Most companies who are on the venture capital trail are not set up properly to attract investors. When an investor looks at your business plan and private placement memorandum they are looking for certain things. Of course funding sources look for the obvious, a solid business model, positive cash flow, industry genre with solid future growth, recession proof business (if there even is such a thing) and minimal debt.

Countless companies are turned down for funding because they lack the basics such as: an advisory board, board of directors, solid executive staff with a well groomed pedigree, reasonable share price, business plan and PPM that spell out the risks for the investor and an original marketing strategy that covers all the angles. These are just a few of the most common mistakes that companies make out of naivety and by not taking the time to hire an expert to properly structure them to make the entity appeal to investors.

Seasoned expansion and turn-around consultants can step into a company and immediately zone in on the issues that will hinder a client’s investment magnetism.

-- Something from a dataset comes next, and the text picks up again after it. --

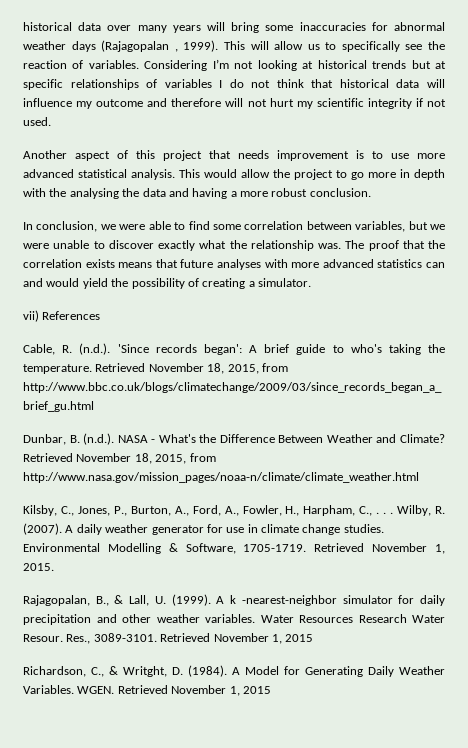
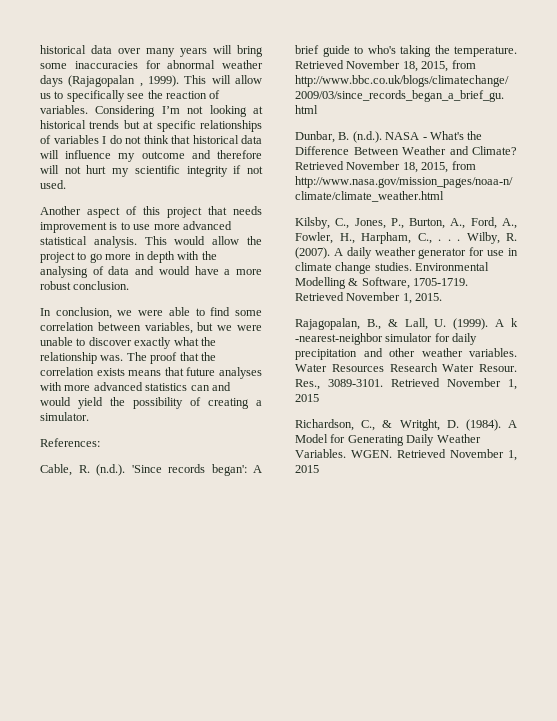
[122,188,140,197] the -> [92,266,104,275] of
[192,188,228,199] having -> [158,266,219,275] would have
[23,310,101,322] vii) References -> [40,438,100,447] References:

Often times it only takes 2 to 3 weeks to completely reorganize a company to make it stand out like a beacon in the turbulent finance industry. If you are seriously considering the idea of raising capital with a private placement memorandum, traditional institutional loans, venture capital or a public offering don’t be penny wise and dollar foolish.

Spend some money and hire a consultant who is completely submerged in the finance industry to take control of the elements of your corporation that are seen as ‘black eyes’ to investors so that you can achieve the capital you’re seeking.

The reality is, raising capital for your company is easy and straight forward if you’ve taken the time to examine your business objectively and sought out the expert analysis of an industry expert consultant who will run your company through a formula and make the necessary changes to increase your ability to raise capital.